The Corps allows hunting on some of its land. Except for hunting, possession of a functional firearm is prohibited on Corps land — even a handgun inside one’s own tent. In Nesbitt v. U.S. Army Corps of Engineers, the Mountain States Legal Foundation (a public-interest law firm based in Denver) filed a lawsuit on behalf of two Idaho residents, regarding Corps recreational land in Idaho. In 2014, Federal District Judge B. Lynn Winmill (appointed in 1995 by President Bill Clinton) ruled that the ban violates the Second Amendment. The Obama administration then appealed the ruling to the U.S. Court of Appeals for the 9th Circuit.

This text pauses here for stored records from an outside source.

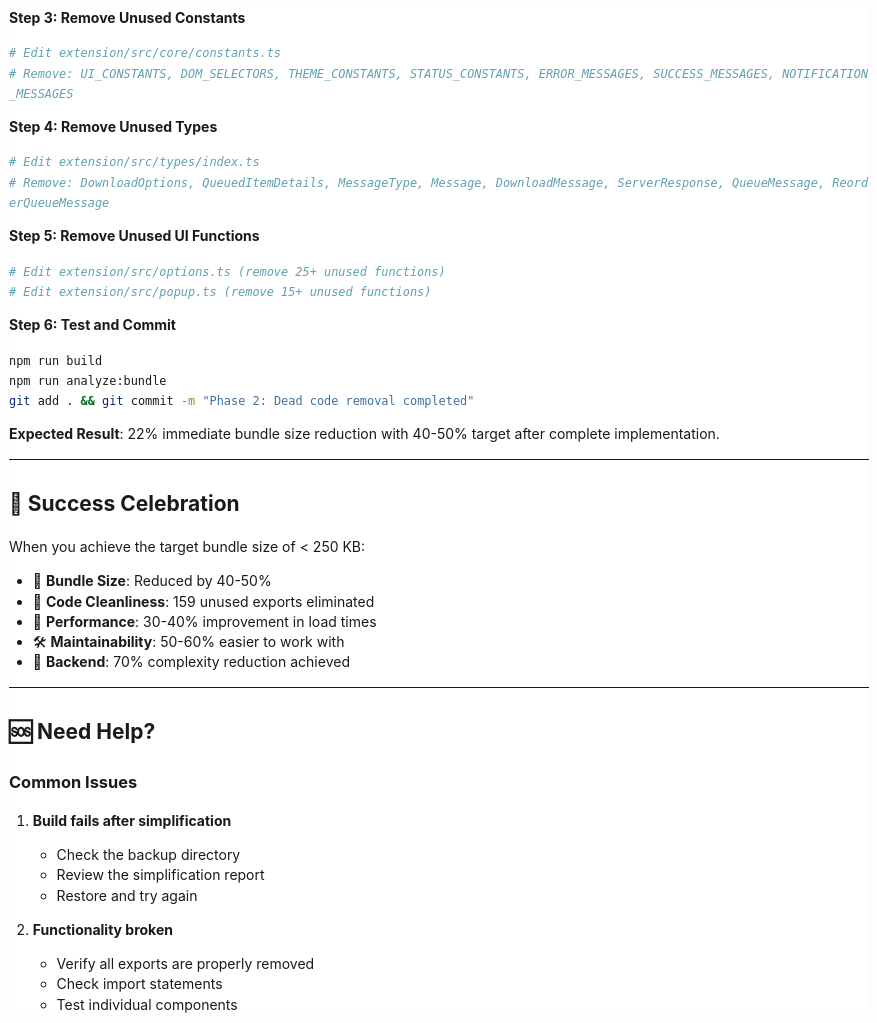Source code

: **Step 3: Remove Unused Constants**
```bash
# Edit extension/src/core/constants.ts
# Remove: UI_CONSTANTS, DOM_SELECTORS, THEME_CONSTANTS, STATUS_CONSTANTS, ERROR_MESSAGES, SUCCESS_MESSAGES, NOTIFICATION_MESSAGES
```

**Step 4: Remove Unused Types**
```bash
# Edit extension/src/types/index.ts
# Remove: DownloadOptions, QueuedItemDetails, MessageType, Message, DownloadMessage, ServerResponse, QueueMessage, ReorderQueueMessage
```

**Step 5: Remove Unused UI Functions**
```bash
# Edit extension/src/options.ts (remove 25+ unused functions)
# Edit extension/src/popup.ts (remove 15+ unused functions)
```

**Step 6: Test and Commit**
```bash
npm run build
npm run analyze:bundle
git add . && git commit -m "Phase 2: Dead code removal completed"
```

**Expected Result**: 22% immediate bundle size reduction with 40-50% target after complete implementation.

---

## 🎉 **Success Celebration**

When you achieve the target bundle size of < 250 KB:

- 🎯 **Bundle Size**: Reduced by 40-50%
- 🧹 **Code Cleanliness**: 159 unused exports eliminated
- 🚀 **Performance**: 30-40% improvement in load times
- 🛠️ **Maintainability**: 50-60% easier to work with
- 🔧 **Backend**: 70% complexity reduction achieved

---

## 🆘 **Need Help?**

### **Common Issues**

1. **Build fails after simplification**
   - Check the backup directory
   - Review the simplification report
   - Restore and try again

2. **Functionality broken**
   - Verify all exports are properly removed
   - Check import statements
   - Test individual components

The prohibition was adopted in 1973, during the Richard Nixon administration. Nixon – -the only U.S. president ever to resign in order to avoid certain removal from office by the House and Senate — thought “guns are an abomination.” His administration promulgated a variety of anti-gun regulations. The regulation in question states:
(a) The possession of loaded firearms, ammunition, loaded projectile firing devices, bows and arrows, crossbows, or other weapons is prohibited unless: (1) In the possession of a Federal, state or local law enforcement officer; (2) Being used for hunting or fishing as permitted under § 327.8, with devices being unloaded when transported to, from or between hunting and fishing sites; (3) Being used at authorized shooting ranges; or (4) Written permission has been received from the District Commander. (b) Possession of explosives or explosive devices of any kind, including fireworks or other pyrotechnics, is prohibited unless written permission has been received from the District Commander.
36 C.F.R. § 327.13. Note that by banning ammunition, the regulation also forbids the possession of unloaded firearms that could be loaded in an emergency (if sufficient time were available).